I am doing some work on Kernel based machine learning where I encountered the following functional - $$\frac{1}{m}\sum_{i=0}^m(y_i-f(x_i))^2+\gamma\lVert f\rVert^2$$ Here $\gamma$ is a positive real number, $x_i,y_i$ are given (these are the training data), and norm is of the function space(Reproducing Kernel Hilbert Space). Now I need to find a function that minimizes the given functional.

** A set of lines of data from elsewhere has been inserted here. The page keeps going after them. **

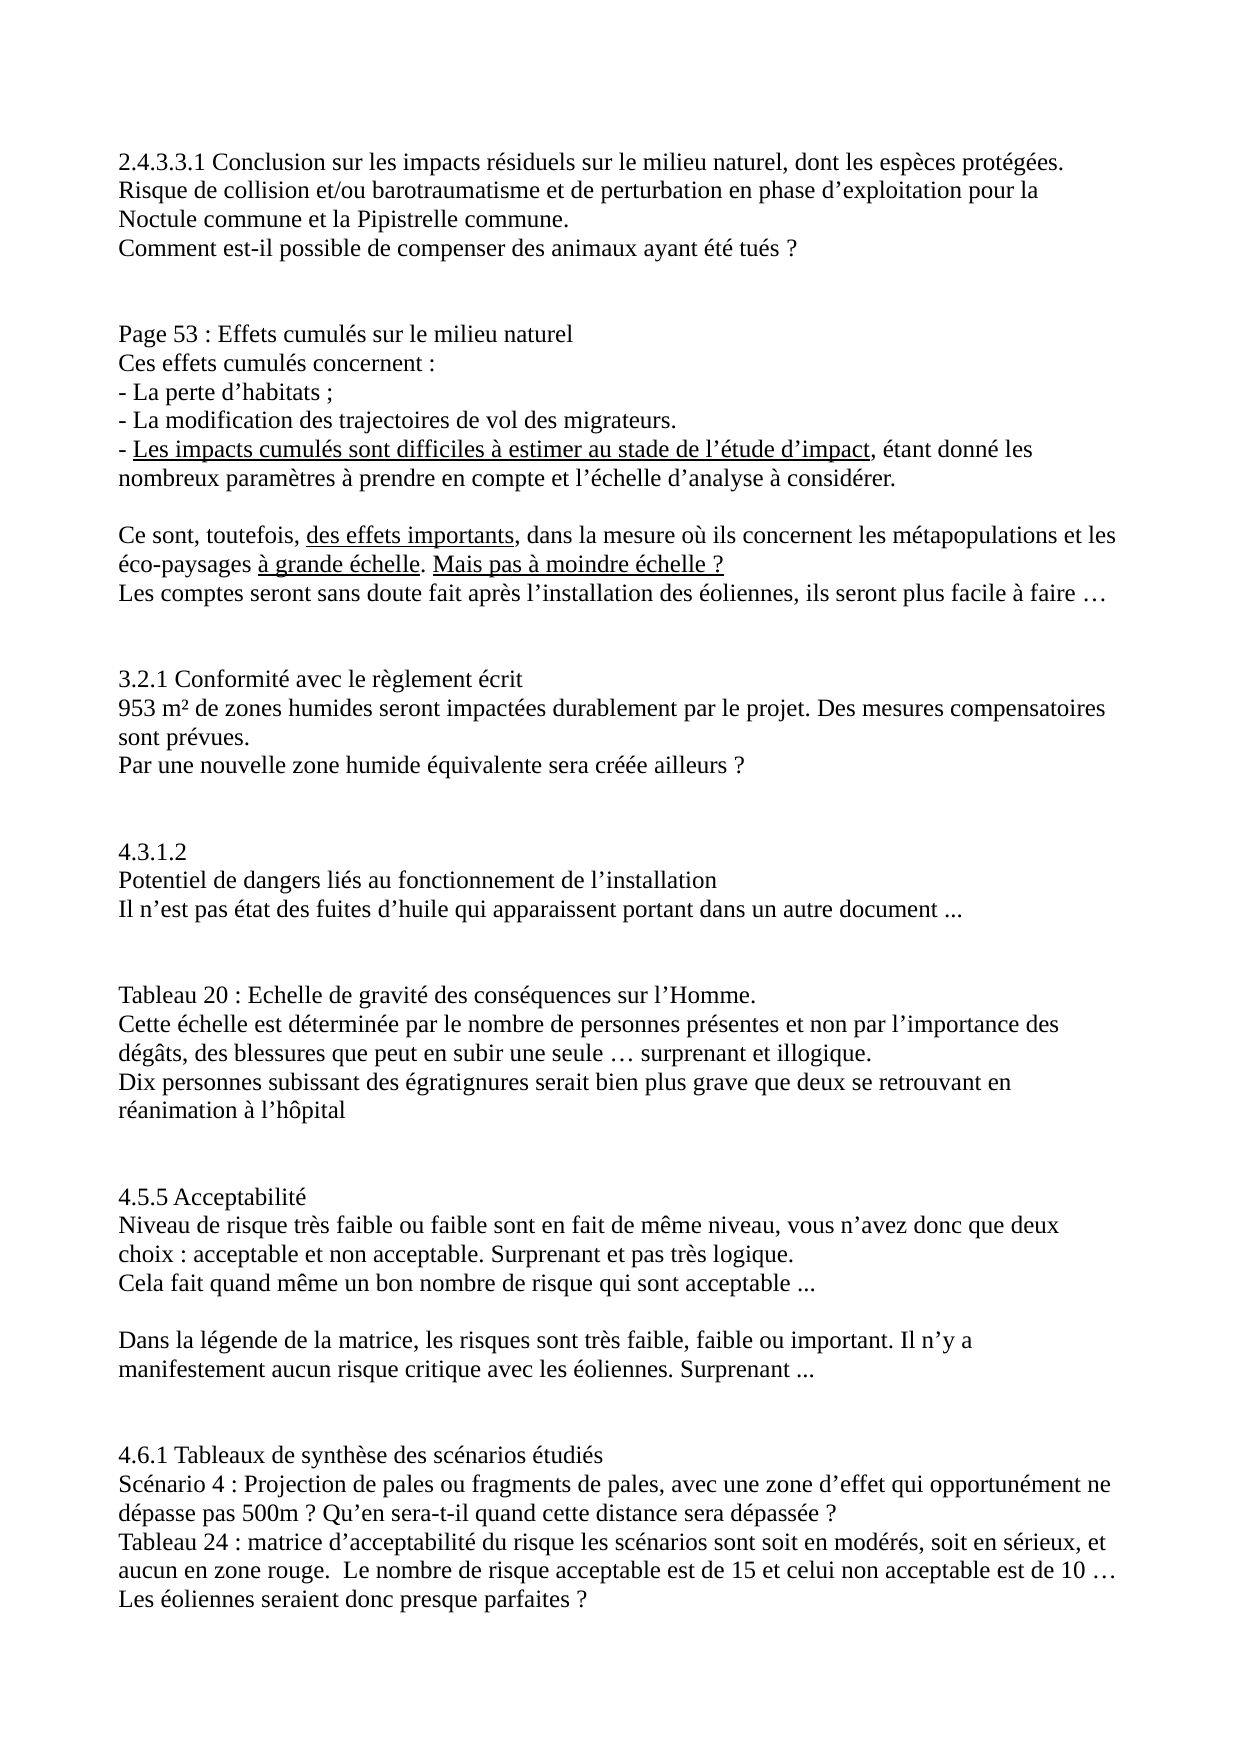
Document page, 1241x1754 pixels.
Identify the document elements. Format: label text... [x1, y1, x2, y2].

text Ce sont, toutefois, des effets importants, dans la mesure où ils concernent les métapopulations et les éco-paysages à grande échelle. Mais pas à moindre échelle ? [118, 521, 1122, 578]
text Il n’est pas état des fuites d’huile qui apparaissent portant dans un autre document ... [118, 894, 1122, 923]
text 3.2.1 Conformité avec le règlement écrit [118, 664, 1122, 693]
text Page 53 : Effets cumulés sur le milieu naturel [118, 319, 1122, 348]
text Les éoliennes seraient donc presque parfaites ? [118, 1584, 1122, 1613]
text Noctule commune et la Pipistrelle commune. [118, 204, 1122, 233]
text Les comptes seront sans doute fait après l’installation des éoliennes, ils seront plus facile à faire … [118, 578, 1122, 607]
text 4.6.1 Tableaux de synthèse des scénarios étudiés [118, 1441, 1122, 1469]
text Cela fait quand même un bon nombre de risque qui sont acceptable ... [118, 1268, 1122, 1297]
text Potentiel de dangers liés au fonctionnement de l’installation [118, 866, 1122, 894]
text 4.3.1.2 [118, 837, 1122, 866]
text - La modification des trajectoires de vol des migrateurs. [118, 406, 1122, 434]
text 2.4.3.3.1 Conclusion sur les impacts résiduels sur le milieu naturel, dont les espèces protégées. [118, 147, 1122, 176]
text Cette échelle est déterminée par le nombre de personnes présentes et non par l’importance des dégâts, des blessures que peut en subir une seule … surprenant et illogique. [118, 1009, 1122, 1067]
text - Les impacts cumulés sont difficiles à estimer au stade de l’étude d’impact, étant donné les nombreux paramètres à prendre en compte et l’échelle d’analyse à considérer. [118, 434, 1122, 492]
text 953 m² de zones humides seront impactées durablement par le projet. Des mesures compensatoires [118, 693, 1122, 722]
text Scénario 4 : Projection de pales ou fragments de pales, avec une zone d’effet qui opportunément ne dépasse pas 500m ? Qu’en sera-t-il quand cette distance sera dépassée ? [118, 1469, 1122, 1527]
text 4.5.5 Acceptabilité [118, 1182, 1122, 1211]
text Tableau 24 : matrice d’acceptabilité du risque les scénarios sont soit en modérés, soit en sérieux, et aucun en zone rouge. Le nombre de risque acceptable est de 15 et celui non acceptable est de 10 … [118, 1527, 1122, 1584]
text Risque de collision et/ou barotraumatisme et de perturbation en phase d’exploitation pour la [118, 176, 1122, 204]
text Comment est-il possible de compenser des animaux ayant été tués ? [118, 233, 1122, 262]
text sont prévues. [118, 722, 1122, 751]
text Dix personnes subissant des égratignures serait bien plus grave que deux se retrouvant en réanimation à l’hôpital [118, 1067, 1122, 1124]
text Ces effets cumulés concernent : [118, 348, 1122, 377]
text Niveau de risque très faible ou faible sont en fait de même niveau, vous n’avez donc que deux choix : acceptable et non acceptable. Surprenant et pas très logique. [118, 1211, 1122, 1268]
text - La perte d’habitats ; [118, 377, 1122, 406]
text Dans la légende de la matrice, les risques sont très faible, faible ou important. Il n’y a manifestement aucun risque critique avec les éoliennes. Surprenant ... [118, 1326, 1122, 1383]
text Tableau 20 : Echelle de gravité des conséquences sur l’Homme. [118, 981, 1122, 1009]
text Par une nouvelle zone humide équivalente sera créée ailleurs ? [118, 751, 1122, 779]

This is what I came across - "To minimize the given functional, we take the functional derivative with respect to $f$, apply it to an element $\bar{f}$ of the function space, and set it equal to $0$. We obtain $$\frac{1}{m}\sum_{i=0}^m(y_i-f(x_i))^2\bar{f}(x_i)-\gamma\left<f,\bar{f}\right> = 0$$ How do we arrive at this equation, or how do we take functional derivative?
Reference - "The Mathematics of Learning:Dealing with Data, Tomaso Poggio and Steve Smale"
The term "functional derivative" is, in my opinion, quite old-fashioned and it can be misleading. In this context, what is meant is a directional derivative in the direction of $\overline f$. (This is also known as "Gateaux derivative"). The recipe is: replace any occurrence of $f$ with $f+\epsilon \overline f$ and then take a derivative at $\epsilon =0$. For the present question, $$\begin{split} &\left.\frac{\partial}{\partial \epsilon}\right|_{\epsilon =0}\left( \frac1m \sum_i (y_i - f(x_i) - \epsilon \overline f(x_i))^2 +\gamma\| f+\epsilon \overline f\|^2\right)\\& = -\frac2m\sum_i (y_i - f(x_i))\overline f (x_i) + 2\gamma \langle f|\overline f\rangle. \end{split}$$ I have used the formula $\|f\|^2= \langle f | f \rangle $ to compute the derivative of $\| f+\epsilon \overline f\|^2$.